Now for the educational aspect of this meeting. The course started at a civilized time, 9 a.m., which in Italy means sometime before lunch. In the US, there are breakfast sessions before breakfast, working lunch sessions, dinner symposia, online sessions during the live meeting, rapid fire three-minute talks, etc.—all cramming information into our brains at an incredible pace. We are doing something wrong. We are like that 15-year-old child who is doing his homework online while listening to music on Spotify while checking his Facebook page while texting his friends from his phone while in the bathroom. Most studies have shown that multitasking leads to lower efficiency and data comprehension, yet many US meetings insist, or even pride themselves, on this formula.

This meeting had the pace of a pleasant interplay between friends who were meeting to catch up on their latest doings, other friends, and families. It was an open-ended affair which concluded when it ran its course.
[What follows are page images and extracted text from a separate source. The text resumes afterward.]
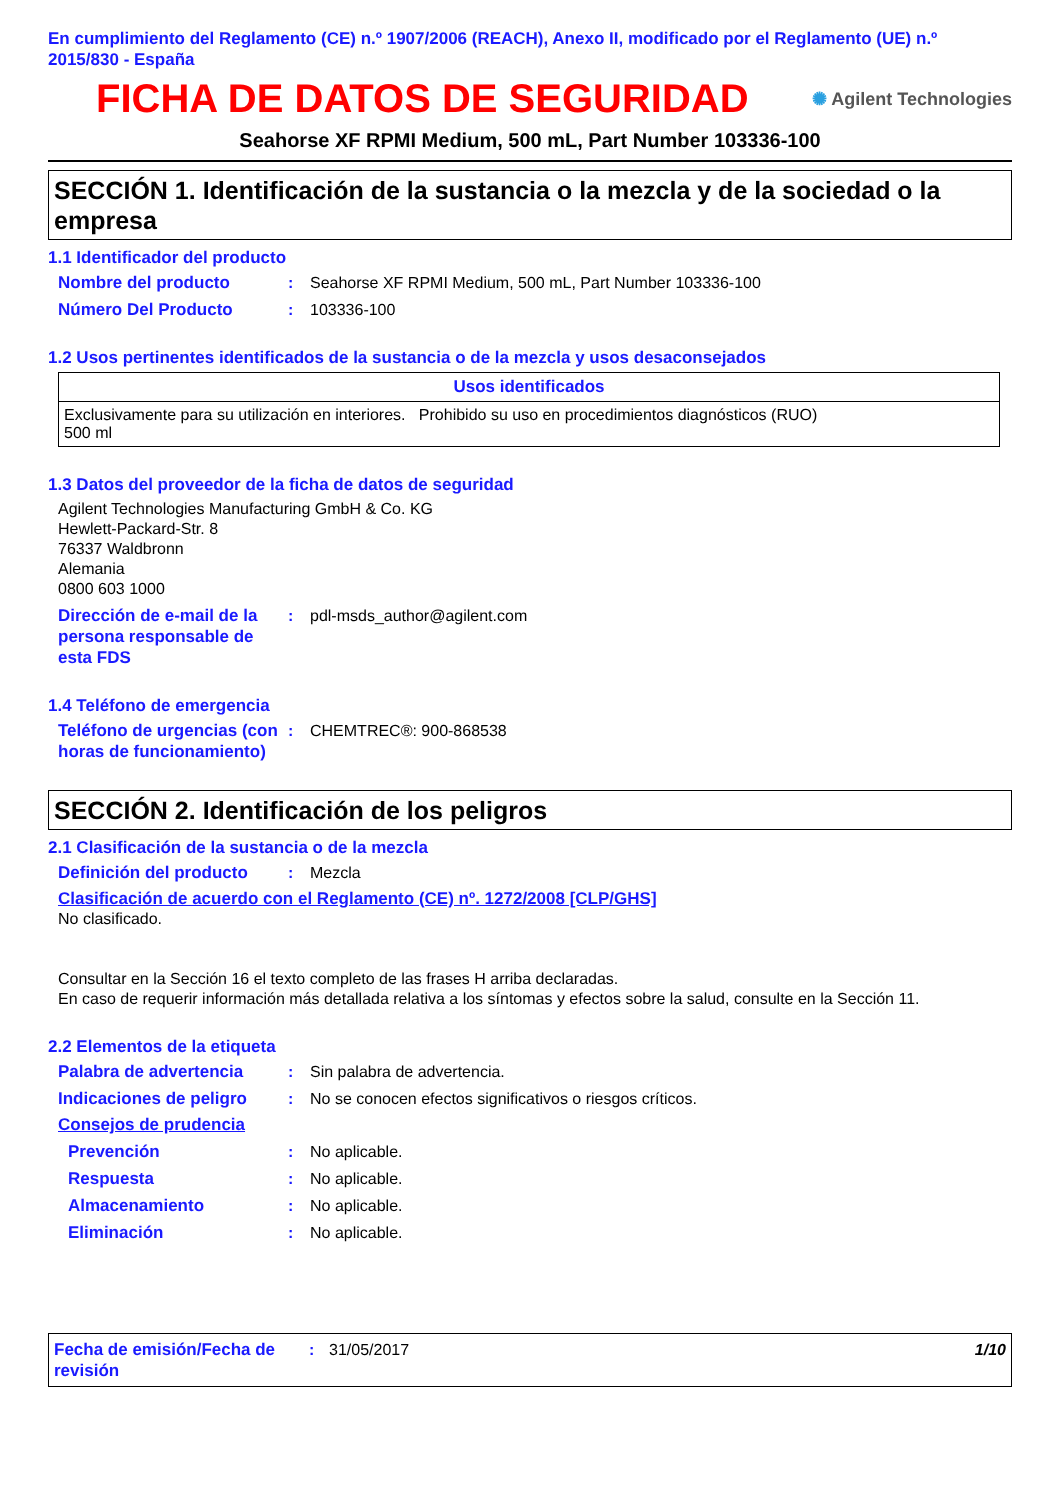En cumplimiento del Reglamento (CE) n.º 1907/2006 (REACH), Anexo II, modificado por el Reglamento (UE) n.º 2015/830 - España
FICHA DE DATOS DE SEGURIDAD
✺ Agilent Technologies
Seahorse XF RPMI Medium, 500 mL, Part Number 103336-100
SECCIÓN 1. Identificación de la sustancia o la mezcla y de la sociedad o la empresa
1.1 Identificador del producto
Nombre del producto: Seahorse XF RPMI Medium, 500 mL, Part Number 103336-100
Número Del Producto: 103336-100
1.2 Usos pertinentes identificados de la sustancia o de la mezcla y usos desaconsejados
| Usos identificados |
| --- |
| Exclusivamente para su utilización en interiores. Prohibido su uso en procedimientos diagnósticos (RUO) 500 ml |
1.3 Datos del proveedor de la ficha de datos de seguridad
Agilent Technologies Manufacturing GmbH & Co. KG
Hewlett-Packard-Str. 8
76337 Waldbronn
Alemania
0800 603 1000
Dirección de e-mail de la persona responsable de esta FDS: pdl-msds_author@agilent.com
1.4 Teléfono de emergencia
Teléfono de urgencias (con horas de funcionamiento): CHEMTREC®: 900-868538
SECCIÓN 2. Identificación de los peligros
2.1 Clasificación de la sustancia o de la mezcla
Definición del producto: Mezcla
Clasificación de acuerdo con el Reglamento (CE) nº. 1272/2008 [CLP/GHS]
No clasificado.
Consultar en la Sección 16 el texto completo de las frases H arriba declaradas.
En caso de requerir información más detallada relativa a los síntomas y efectos sobre la salud, consulte en la Sección 11.
2.2 Elementos de la etiqueta
Palabra de advertencia: Sin palabra de advertencia.
Indicaciones de peligro: No se conocen efectos significativos o riesgos críticos.
Consejos de prudencia
Prevención: No aplicable.
Respuesta: No aplicable.
Almacenamiento: No aplicable.
Eliminación: No aplicable.
Fecha de emisión/Fecha de revisión: 31/05/2017 1/10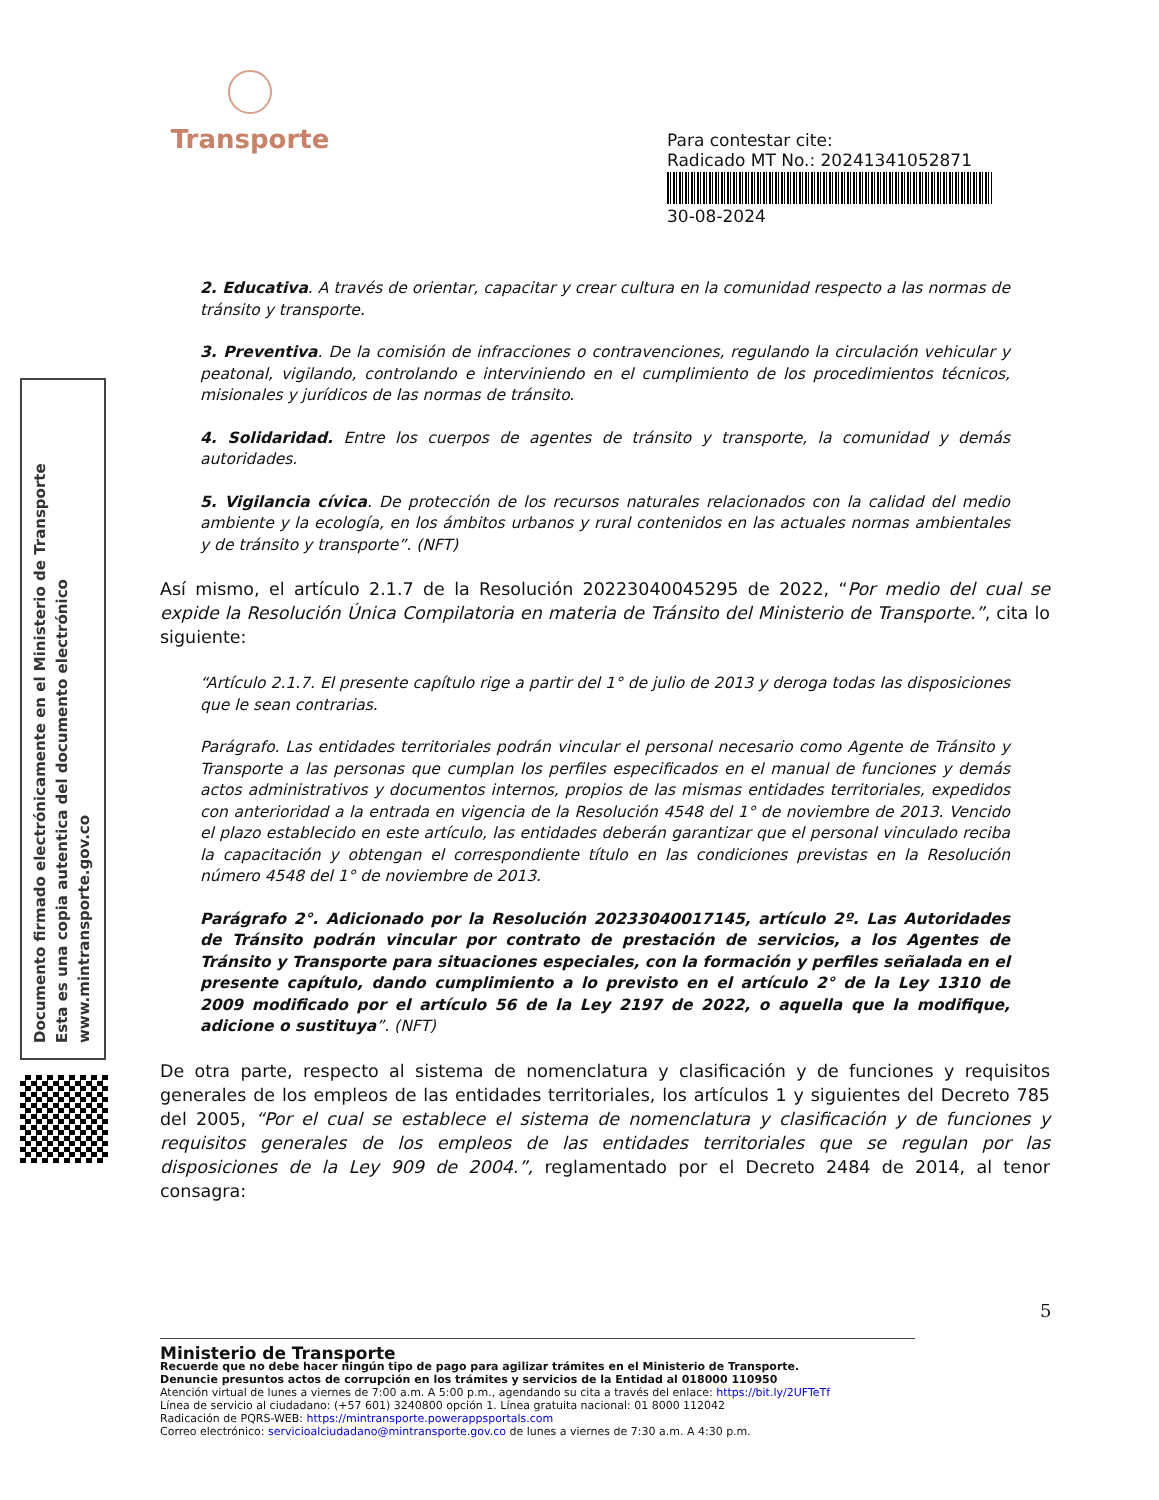Transporte
Para contestar cite:
Radicado MT No.: 20241341052871
30-08-2024
Documento firmado electrónicamente en el Ministerio de Transporte
Esta es una copia autentica del documento electrónico
www.mintransporte.gov.co
2. Educativa. A través de orientar, capacitar y crear cultura en la comunidad respecto a las normas de tránsito y transporte.
3. Preventiva. De la comisión de infracciones o contravenciones, regulando la circulación vehicular y peatonal, vigilando, controlando e interviniendo en el cumplimiento de los procedimientos técnicos, misionales y jurídicos de las normas de tránsito.
4. Solidaridad. Entre los cuerpos de agentes de tránsito y transporte, la comunidad y demás autoridades.
5. Vigilancia cívica. De protección de los recursos naturales relacionados con la calidad del medio ambiente y la ecología, en los ámbitos urbanos y rural contenidos en las actuales normas ambientales y de tránsito y transporte”. (NFT)
Así mismo, el artículo 2.1.7 de la Resolución 20223040045295 de 2022, “Por medio del cual se expide la Resolución Única Compilatoria en materia de Tránsito del Ministerio de Transporte.”, cita lo siguiente:
“Artículo 2.1.7. El presente capítulo rige a partir del 1° de julio de 2013 y deroga todas las disposiciones que le sean contrarias.
Parágrafo. Las entidades territoriales podrán vincular el personal necesario como Agente de Tránsito y Transporte a las personas que cumplan los perfiles especificados en el manual de funciones y demás actos administrativos y documentos internos, propios de las mismas entidades territoriales, expedidos con anterioridad a la entrada en vigencia de la Resolución 4548 del 1° de noviembre de 2013. Vencido el plazo establecido en este artículo, las entidades deberán garantizar que el personal vinculado reciba la capacitación y obtengan el correspondiente título en las condiciones previstas en la Resolución número 4548 del 1° de noviembre de 2013.
Parágrafo 2°. Adicionado por la Resolución 20233040017145, artículo 2º. Las Autoridades de Tránsito podrán vincular por contrato de prestación de servicios, a los Agentes de Tránsito y Transporte para situaciones especiales, con la formación y perfiles señalada en el presente capítulo, dando cumplimiento a lo previsto en el artículo 2° de la Ley 1310 de 2009 modificado por el artículo 56 de la Ley 2197 de 2022, o aquella que la modifique, adicione o sustituya”. (NFT)
De otra parte, respecto al sistema de nomenclatura y clasificación y de funciones y requisitos generales de los empleos de las entidades territoriales, los artículos 1 y siguientes del Decreto 785 del 2005, “Por el cual se establece el sistema de nomenclatura y clasificación y de funciones y requisitos generales de los empleos de las entidades territoriales que se regulan por las disposiciones de la Ley 909 de 2004.”, reglamentado por el Decreto 2484 de 2014, al tenor consagra:
5
Ministerio de Transporte
Recuerde que no debe hacer ningún tipo de pago para agilizar trámites en el Ministerio de Transporte.
Denuncie presuntos actos de corrupción en los trámites y servicios de la Entidad al 018000 110950
Atención virtual de lunes a viernes de 7:00 a.m. A 5:00 p.m., agendando su cita a través del enlace: https://bit.ly/2UFTeTf
Línea de servicio al ciudadano: (+57 601) 3240800 opción 1. Línea gratuita nacional: 01 8000 112042
Radicación de PQRS-WEB: https://mintransporte.powerappsportals.com
Correo electrónico: servicioalciudadano@mintransporte.gov.co de lunes a viernes de 7:30 a.m. A 4:30 p.m.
Don’t get me wrong—the meeting had an agenda, which sooner or later we covered, but nobody had a timer going and no one’s slides disappeared after the allotted time was exceeded. Faculty and attendee interplay and interaction were the main goals. Italians can talk, sometimes exhaustively, but always with compassion and conviction. This was refreshing.

Are we too goal-oriented in America? On the wall of my high school’s auditorium, which was built in the 1930s during the Great Depression by the Works Project Administration (WPA), there was a saying: “The virtue lies in the struggle, not the prize.” For the Italians and Europeans in general, the experience of a meeting is as important as the prize (venous knowledge). Education should be fun and not pure work.

The Mediclinic venue and course directors, Dimitrios and Nicos, leant to the feeling of fun while learning. After each morning session, lunch was outside, catered by a good friend of Dimitrio’s. Casual Italian food, wine, cappuccino, and dessert for at least an hour and a half. Frank Veith would be jealous. Nothing medical discussed for over an hour at a medical meeting? Waste of time? I think not.

I am not suggesting that every meeting should be like the one held in the Land of Oz, but come on, we’re doing something wrong. Education should be about quality and not quantity. Go to some hyperkinetic meeting-within-ameeting- packed meeting. Wake up at 5 a.m. to not miss that very important 6 a.m. pre-breakfast meeting about something you may already know something about so you can hear the experts talk about it, even though they don’t want to be there at that time anyway. We’re killing ourselves with the old school thinking that real doctors should be on call every night, because if it were only every other night, we would miss half of the good cases.

Attend a meeting outside the US. Go to the ISVD meeting and see the Mediclinic, the Italian incarnation of medical Oz. See why they take more vacation time than Americans. See why they go to meetings. As Dorothy says in The Wizard of Oz: “Toto, I don’t think we’re in Kansas anymore.”